▸ **EXERCISE**:
Please write what comes next in the post about mapping out 2020, picking up after its final sentence.
--- STUDY TEXT ---
That many 20s have got to have some special mojo, don’t you think?
As the year winds down, it’s time to start drafting the map for your 2020 vision. What goals can you map on the calendar? What supportive and nourishing experiences do you want to create for yourself?
As you look at the whole year, block out the most important stuff first. That helps make it happen. For sure, the plan will change as realities unfold. The map can’t entirely predict what it will be like when you’re actually walking on the terrain. The imagined 2020 is never going to be as intriguing or convoluted as real life. But the map at least gets you started on the right path.
I just put a huge 2020 whiteboard calendar in my office. It takes up the whole wall. I’ve decided that my long-term, 20-year vision needs to have a more immediate stake in the ground. That’s why, next year, I’m dedicating my work to leadership—teaching, writing, and elevating the choice to lead self and others towards our highest and best.
I’ve titled my 2020 map The Choice to Lead.
I’m making dedicated time in my calendar now for big tasks that move the idea forward. The choice to lead is not as tangible as, say, running a program or planning a trip. I guess that’s why it’s so easy to overlook. The biggest mistake we make is thinking that time will magically appear for the intangible idea to become real.
What are you marking on your 2020 calendar? What’s the title of the map that describes the intention?
--- RECORDED DATA ---
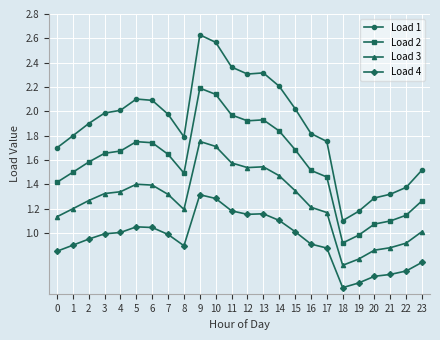

Which series has the largest range (max minus min)?

Load 1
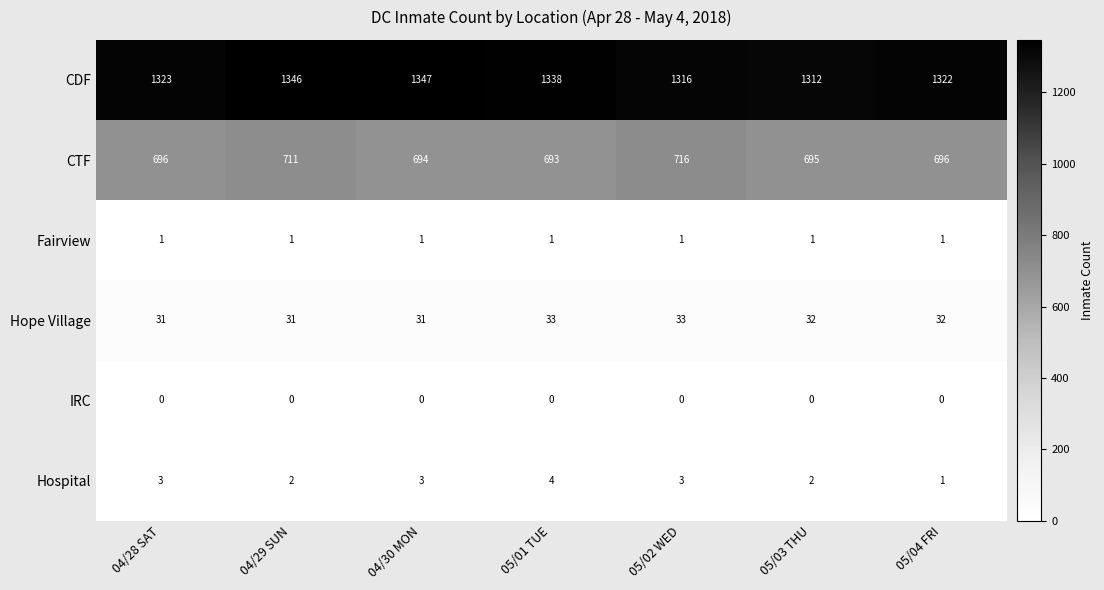

Where is CTF nearest to the value 704?

04/29 SUN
---
▸ **RESULT**:
You see, our tendency is to block off time on the calendar that is relevant to our job today. The more significant question—the one that shapes direction—is this: What would you block off on the calendar as you imagine tomorrow?
There’s a natural tendency to think about work as a “job,” one that fits neatly into a job description. The title and tasks of your work are neatly laid out. But as Cecile Alper-Leroux, Vice President of Human Capital Management Innovation at Ultimate Software, said at a recent Disrupt HR meeting in Boston, our whole self can never be fully expressed in that narrow document. Instead, she said, we would be better served if we think about job fluidity, the ability to explore, participate, and engage in areas outside a regular job description. In doing so, we bring our whole self to work, and ultimately make a larger contribution.
How to engage employees is not just the work of HR. This is our own work—each one of us has a responsibility to reflect and act upon that which enlivens us. Don’t wait for HR to come up with some initiative. It’s your work.
This echoes a message from the field of positive organizational scholarship. When we become mindful of our own strengths, how we best perform, and what captures our curiosity, we become more engaged. And when we do this inner work, we can craft our outer work to be a better match.
In the Harvard Business Review article “Managing Yourself: Turn the Job You Have into the Job You Want,” Amy Wrzesniewski, Justin M. Berg, and Jane E. Dutton write that job crafting “involves redefining your job to incorporate your motives, strengths, and passions. The exercise prompts you to visualize the job, map its elements, and reorganize them to better suit you. In this way, you can put personal touches on how you see and do your job, and you’ll gain a greater sense of control at work.”
This is how we gain 20/20 vision for a 2020 vision—and that’s the big idea that should take up space on your annual calendar.
Because, at the end of the day, we cannot abdicate our inner work to an HR department, to our boss, or to life. The choice to lead liberates, putting the power of possibility back into our own hands.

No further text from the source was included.